Using ToArgb() followed by FromArgb() does not result in the original color

Question

This does not work

        int blueInt = Color.Blue.ToArgb();
        Color fred = Color.FromArgb(blueInt);
        Assert.AreEqual(Color.Blue,fred);
         


        

Answer 1

Alternatively, this also works, and I think it's more intuitive

    [Test]
    public void ColorTransform()
    {
        var argbInt = Color.LightCyan.ToArgb();
        Color backColor = Color.FromArgb(argbInt);
        Assert.AreEqual(Color.LightCyan.A, backColor.A);
        Assert.AreEqual(Color.LightCyan.B, backColor.B);
        Assert.AreEqual(Color.LightCyan.G, backColor.G);
        Assert.AreEqual(Color.LightCyan.R, backColor.R);
    }

Answer 2

They won't equal the same, as Color.Blue doesn't equal your colour object, it equals something stored internally, a "new Color(KnownColor.Blue);" to be exact.

Answer 3

I would have expected this with Assert.AreSame because of the boxing with the value types, but AreEqual should not have this problem.

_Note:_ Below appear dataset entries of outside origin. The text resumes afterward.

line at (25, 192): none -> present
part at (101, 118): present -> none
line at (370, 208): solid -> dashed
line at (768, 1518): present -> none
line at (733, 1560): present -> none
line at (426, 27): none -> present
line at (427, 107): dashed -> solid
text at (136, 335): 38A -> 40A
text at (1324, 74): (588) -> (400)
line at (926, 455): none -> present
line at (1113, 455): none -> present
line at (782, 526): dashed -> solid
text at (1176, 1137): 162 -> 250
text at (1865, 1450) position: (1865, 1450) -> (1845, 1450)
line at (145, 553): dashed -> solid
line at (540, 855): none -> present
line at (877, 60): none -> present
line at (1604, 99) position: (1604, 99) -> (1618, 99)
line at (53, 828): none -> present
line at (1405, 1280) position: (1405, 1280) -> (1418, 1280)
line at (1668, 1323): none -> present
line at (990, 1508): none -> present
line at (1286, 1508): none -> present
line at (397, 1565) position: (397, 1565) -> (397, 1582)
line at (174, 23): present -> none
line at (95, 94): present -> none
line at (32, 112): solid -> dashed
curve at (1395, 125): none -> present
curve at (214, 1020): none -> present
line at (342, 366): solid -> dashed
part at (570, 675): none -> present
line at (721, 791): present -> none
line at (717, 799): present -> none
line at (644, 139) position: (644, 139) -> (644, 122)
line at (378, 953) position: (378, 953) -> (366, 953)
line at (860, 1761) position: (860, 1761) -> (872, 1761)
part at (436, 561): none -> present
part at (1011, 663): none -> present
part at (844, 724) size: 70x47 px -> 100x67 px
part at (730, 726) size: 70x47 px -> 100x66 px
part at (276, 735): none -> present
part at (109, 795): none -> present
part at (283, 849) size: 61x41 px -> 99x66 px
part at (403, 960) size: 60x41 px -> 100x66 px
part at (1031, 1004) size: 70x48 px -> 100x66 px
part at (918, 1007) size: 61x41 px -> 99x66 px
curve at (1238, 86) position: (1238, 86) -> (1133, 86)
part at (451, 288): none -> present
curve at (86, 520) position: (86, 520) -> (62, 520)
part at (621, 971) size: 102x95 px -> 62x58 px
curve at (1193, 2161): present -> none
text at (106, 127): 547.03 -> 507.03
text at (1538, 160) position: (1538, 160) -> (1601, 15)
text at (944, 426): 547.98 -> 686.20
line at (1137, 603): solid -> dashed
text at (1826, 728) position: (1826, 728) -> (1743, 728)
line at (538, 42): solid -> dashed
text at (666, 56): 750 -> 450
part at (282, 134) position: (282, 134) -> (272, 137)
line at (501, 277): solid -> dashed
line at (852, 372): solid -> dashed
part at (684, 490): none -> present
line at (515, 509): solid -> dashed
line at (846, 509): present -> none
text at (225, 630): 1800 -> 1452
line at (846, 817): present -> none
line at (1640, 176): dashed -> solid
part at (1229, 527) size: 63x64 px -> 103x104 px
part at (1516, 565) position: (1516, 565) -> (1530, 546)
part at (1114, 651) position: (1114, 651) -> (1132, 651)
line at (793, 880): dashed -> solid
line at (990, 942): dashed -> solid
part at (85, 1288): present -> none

Could you add which language (I'm assuming C#) your using and which testing framework?

What does Assert.AreEqual(true, Color.Blue == fred); result in?

Answer 4

From the MSDN documentation on Color.operator ==:

This method compares more than the ARGB values of the Color structures. It also does a comparison of some state flags. If you want to compare just the ARGB values of two Color structures, compare them using the ToArgb method.

I'm guessing the state flags are different.